M. Jouvin asks about the status of GSR/AGIS prototypes. M. Alandes explains there was a prototype for CMS but CMS management didn't show any interest on this for the time being. T. Wildish explains that for PheDEx developers this looked very interesting and that he hopes that CMS management reconsiders this, as for the time being this is not taken into account in their priorities.
Cloud pre-GDB Summary - M. Jouvin
- WG explores possibility of using clouds as a replacement of CEs. Some progress done in different areas:
- Machine/Job features TF
- Accounting done by EGI Cloud in APEL
- vcycle and Openstack fair share scheduler initiatives
- Cloud technology seen as more pervarsice technlogy, no MW development required by the community
- Idea is to foster on going work to study how clouds could replace CEs: realistic milestones to achive this in shared clouds
- Achieve something similar to fair share in batch systems: deploy vcycle (already in a few UK sites) and openstack fair share in some sites
- Benchmark of VMs work presented.
- Some features missing in APEL for cloud accounting
- Security issues too be understood
- Availability reports
- T0-T1 Summary
- T1 History report
- All sites reports
- VOs reports
- MB monthly reports
- Different changes introduced: experiments define topology, site reports...
- Changes in experiments reports are presented (used algorithm for availability calculations, etc)
- Changes in T1 History: sites instead of federations
- T2 federation reports for the VO reports: values are for the whole site instead of the whole VO! Information per VO is not correct in the BDII. Sys admins should check this!
- From October start using SAM 3 reports as primary
- Change MB report to T0-T1 summary
There are some clarifications on the ATLAS algorithm and how availability is calculated.
There is a question on whether
HammerCloud results will be used. P. Saiz says there are no plans to use this.
I. Bird explains that it's not necessary to validate the number of cores and hepspec published, it's enough to look at the pledges and accounting info. Number of cores is not needed. Hepspec is more important.
Data Management Discussion - O. Keeble, F. Furano and W. Bhimji
- xrootd4 (ipv6, major improvements): do experiments need it deployed soon? how organise deployment? Is the integration with ROOT available? diff between old and new client lib?

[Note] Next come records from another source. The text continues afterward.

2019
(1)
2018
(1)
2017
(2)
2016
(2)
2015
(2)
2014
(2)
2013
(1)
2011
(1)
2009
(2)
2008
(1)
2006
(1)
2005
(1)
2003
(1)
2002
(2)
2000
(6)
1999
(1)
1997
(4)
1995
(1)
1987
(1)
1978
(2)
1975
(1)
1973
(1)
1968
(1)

- T. Wildish ipv6 xrootd support required by CMS by the end of next year
- xrootd4 client talking to xrootd3 server will work as long as the new features are not used. xrootd3 client will be able to talk to xrootd4 server, since xrootd4 is a super set of xrootd3.
- xrootd4 and EPEL: plans?
- M. Ellert will provide this asap.
- O. Keeble asks whether this will be a new xrootd4 or an upgrade of xrootd3 in EPEL. M. Ellert should be contacted. xrootd team prefers to have it also as xrootd4.

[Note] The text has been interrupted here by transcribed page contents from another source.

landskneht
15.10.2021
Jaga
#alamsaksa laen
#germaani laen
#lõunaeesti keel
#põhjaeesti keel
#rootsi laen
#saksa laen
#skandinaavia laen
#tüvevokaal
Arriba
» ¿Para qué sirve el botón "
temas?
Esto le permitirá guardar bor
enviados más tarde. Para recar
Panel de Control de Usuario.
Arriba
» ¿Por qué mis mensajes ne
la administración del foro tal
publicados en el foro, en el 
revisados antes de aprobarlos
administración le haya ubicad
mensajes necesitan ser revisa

- Move away from SRM: move to other protocols? metadata requirements clear?
- Clarification of "move to other protocols": F. Furano explains it means using something else. We currently see high usage of SRM.
- T. Wildish explains that deletion campaigns in CMS is done locally by the sites. SRM is not used. This is done using PheDEx agents. End of Run 2 may be a feasible timeline to move to other protocols, but this is not clear yet.
- F. Charpentier says that LHCb is trying to move using xrootd. SRM still used for massive deletions.
- A. Girolamo explains that for ATLAS the new Data Management system is based on plugins, whatever the site offers, ATLAS is able to use it. Most ATLAS sites support xrootd and webdav. ATLAS would like to start using webdav for massive deletion since it's more performant. But we can still use SRM if webdav not available. ATLAS has requested sites in many places (GDB, WLCG Ops) to deploy xrootd and webdav, this was the communication channel. Right now endpoints taken from GOCDB.
- Interface rationalisation:
- FTS team has been asked to support deletion. It could use gridftp but not only.
- Data WG needed to coordinate all this?
Multicore: Dynamic Partitioning with Condor at UVic - F. Berghaus
- Cloud Scheduler manages VMs on clouds
- User submits HTCondor jobs
- 17 clouds for ATLAS are deployed
- Uses CVMFS for OS and project SW
- Cloud-init and puppet contextualise images on boot
- Dynamic batch slots
- Uses condor groups to prioritise job types
- Shoal toal: Dynamic Squid Discovery
- EMI Dynamic Federation run by Univ Victoria and with SEs from Canada and Australia
- Dynamically allocating resources for single and multi core job requirements and planning to test high memory jobs
Some questions from the audience with explanations from F. Berghaus:
Data federation is different from the cloud sites. The nearest SE is used when data is requested.
This is implemented for production jobs but could be readapted for analysis jobs by reusing the same VM is several analysis have the same requirements.
Data Federation uses http because they want to support other non HEP community.
This could be in fact reused at other sites. Some criticism on the fact that Condor is used. But Condor is indeed very good at dynamic partition.
It is possible to attach plain condor nodes to the cloud.
--
MariaALANDESPRADILLO - 10 Sep 20